Business

Former financial secretary urges Hong Kong to seek alternative revenue sources

Former financial secretary John Tsang Chun-wah has urged the government of Hong Kong to seek alternative revenue sources to cover government spending, cautioning that the city has entered an era of structural fiscal deficits. Tsang expressed his concerns on social media, emphasizing that the revenue-boosting measures announced in the recent budget were insufficient compared to the tens of billions required to achieve fiscal balance.

The current financial secretary, Paul Chan Mo-po, disclosed the government’s plan to issue HK$120 billion (US$15.3 billion) in silver, green, and infrastructure bonds for the 2024-25 financial year, with a projected annual range of HK$95 billion to HK$135 billion for the subsequent four years. This proposal aims to address the shortfall in public finances, which are not anticipated to achieve a surplus until 2027-28.

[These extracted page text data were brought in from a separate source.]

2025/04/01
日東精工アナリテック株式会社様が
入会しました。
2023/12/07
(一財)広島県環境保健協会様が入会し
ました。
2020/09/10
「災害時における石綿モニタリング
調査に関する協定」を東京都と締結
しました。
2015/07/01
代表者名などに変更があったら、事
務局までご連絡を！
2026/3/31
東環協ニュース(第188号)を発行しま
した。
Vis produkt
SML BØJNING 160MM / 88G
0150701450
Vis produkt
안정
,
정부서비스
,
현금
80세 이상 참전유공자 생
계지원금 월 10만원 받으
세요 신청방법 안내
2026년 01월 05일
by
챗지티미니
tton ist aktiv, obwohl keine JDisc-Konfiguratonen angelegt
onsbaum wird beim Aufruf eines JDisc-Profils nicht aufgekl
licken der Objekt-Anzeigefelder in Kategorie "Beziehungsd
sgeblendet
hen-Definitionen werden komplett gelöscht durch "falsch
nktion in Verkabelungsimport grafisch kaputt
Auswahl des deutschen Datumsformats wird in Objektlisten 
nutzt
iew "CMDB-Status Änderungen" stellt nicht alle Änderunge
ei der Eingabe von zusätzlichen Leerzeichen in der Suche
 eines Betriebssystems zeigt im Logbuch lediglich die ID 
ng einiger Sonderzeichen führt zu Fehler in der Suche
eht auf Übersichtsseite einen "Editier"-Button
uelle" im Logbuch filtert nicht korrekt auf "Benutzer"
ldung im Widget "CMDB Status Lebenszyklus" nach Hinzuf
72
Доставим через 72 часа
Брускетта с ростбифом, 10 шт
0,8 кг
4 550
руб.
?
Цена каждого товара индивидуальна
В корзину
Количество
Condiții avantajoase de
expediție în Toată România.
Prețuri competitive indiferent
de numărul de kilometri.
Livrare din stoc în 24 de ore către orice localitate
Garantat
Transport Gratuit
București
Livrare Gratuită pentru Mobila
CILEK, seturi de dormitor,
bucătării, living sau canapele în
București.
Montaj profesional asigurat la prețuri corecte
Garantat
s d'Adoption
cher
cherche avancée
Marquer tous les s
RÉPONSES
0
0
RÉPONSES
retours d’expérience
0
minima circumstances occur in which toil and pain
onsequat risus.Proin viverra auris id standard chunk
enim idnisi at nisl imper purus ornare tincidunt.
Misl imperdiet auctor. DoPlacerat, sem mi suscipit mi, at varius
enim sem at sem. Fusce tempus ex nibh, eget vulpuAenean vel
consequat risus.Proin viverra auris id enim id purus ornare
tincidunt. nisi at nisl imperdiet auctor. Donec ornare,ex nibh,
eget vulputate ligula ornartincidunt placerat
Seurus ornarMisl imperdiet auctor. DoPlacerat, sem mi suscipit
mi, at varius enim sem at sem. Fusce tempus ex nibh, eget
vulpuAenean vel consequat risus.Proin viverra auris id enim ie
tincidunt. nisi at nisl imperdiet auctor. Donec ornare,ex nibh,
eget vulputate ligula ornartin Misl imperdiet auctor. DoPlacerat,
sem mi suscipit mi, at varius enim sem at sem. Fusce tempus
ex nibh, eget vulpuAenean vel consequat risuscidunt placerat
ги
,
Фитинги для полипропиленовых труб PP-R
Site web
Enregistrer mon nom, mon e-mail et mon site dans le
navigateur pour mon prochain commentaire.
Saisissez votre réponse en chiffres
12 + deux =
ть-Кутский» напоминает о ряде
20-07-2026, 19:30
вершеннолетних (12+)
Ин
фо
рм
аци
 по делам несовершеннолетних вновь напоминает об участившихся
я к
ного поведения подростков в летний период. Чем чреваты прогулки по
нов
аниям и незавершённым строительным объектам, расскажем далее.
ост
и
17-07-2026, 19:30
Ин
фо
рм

The deficit for the current financial year is estimated to be HK$101.6 billion, significantly higher than the previous projection of HK$54 billion, largely due to a substantial reduction in land premiums and stamp duty income. Tsang warned that relying on bond issuances would eventually lead to the payment of debts’ interest and emphasized that Hong Kong has officially entered an era of structural fiscal deficits.

Tsang criticized the revenue-boosting measures from the recent budget, highlighting that they were expected to generate only about HK$2 billion, falling far short of the required tens of billions to achieve fiscal balance. He cautioned that implementing measures to boost revenue would cause significant hardship and would not be easy to execute.